Segment Start: Data excerpts
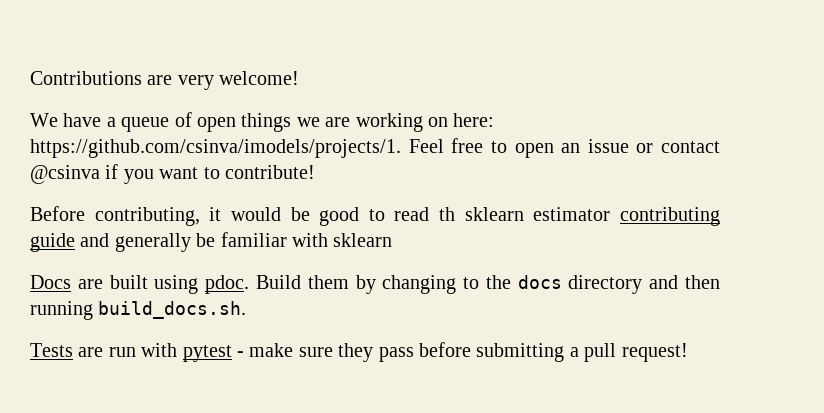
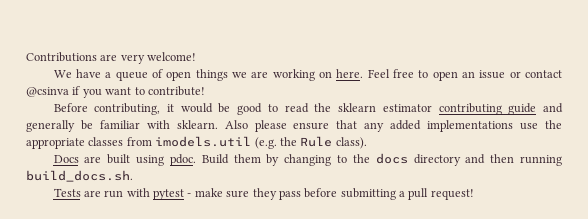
[453,113,495,127] [30,139,401,158] here: https://github.com/csinva/imodels/projects/1. -> [336,69,364,78] here.
[439,207,456,221] th -> [314,103,332,112] the
[333,233,393,247] sklearn -> [176,120,562,132] [26,136,367,149] sklearn. Also please ensure that any added implementations use the appropriate classes from imodels.util (e.g. the Rule class).

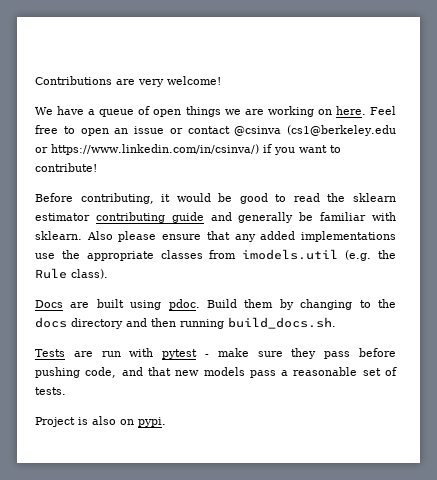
(69, 92) none -> [287,125,397,136] [35,144,259,155] (cs1@berkeley.edu or https://www.linkedin.com/in/csinva/)
[340,188,474,200] submitting a pull request! -> [35,367,398,378] [35,387,66,395] [35,416,166,427] pushing code, and that new models pass a reasonable set of tests. // Project is also on pypi.

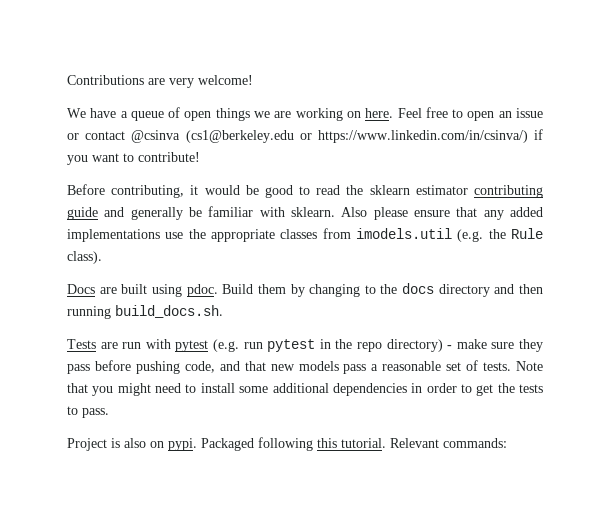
(198, 354) none -> [212,339,443,352] (e.g. run pytest in the repo directory)
(66, 391) none -> [516,361,543,371] [67,383,543,396] [67,406,109,418] Note that you might need to install some additional dependencies in order to get the tests to pass.
(166, 422) none -> [201,437,507,451] Packaged following this tutorial. Relevant commands:

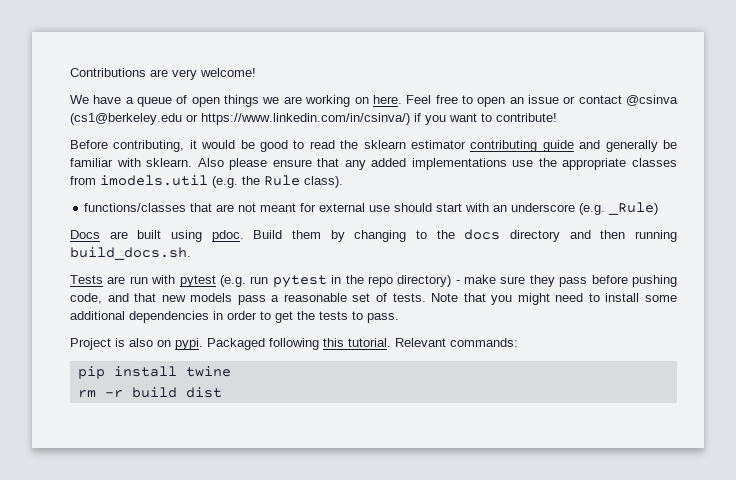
(102, 257) none -> [84,202,659,215] // functions/classes that are not meant for external use should start with an underscore (e.g. _Rule)
(507, 443) none -> [77,366,231,379] [77,387,222,398] // pip install twine // rm -r build dist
Segment End: Data excerpts
=== Assigned task ===
What lines in the data include the string "classes"? Copy each one.

=== Expected output ===
[333,233,393,247] sklearn -> [176,120,562,132] [26,136,367,149] sklearn. Also please ensure that any added implementations use the appropriate classes from imodels.util (e.g. the Rule class).
(102, 257) none -> [84,202,659,215] // functions/classes that are not meant for external use should start with an underscore (e.g. _Rule)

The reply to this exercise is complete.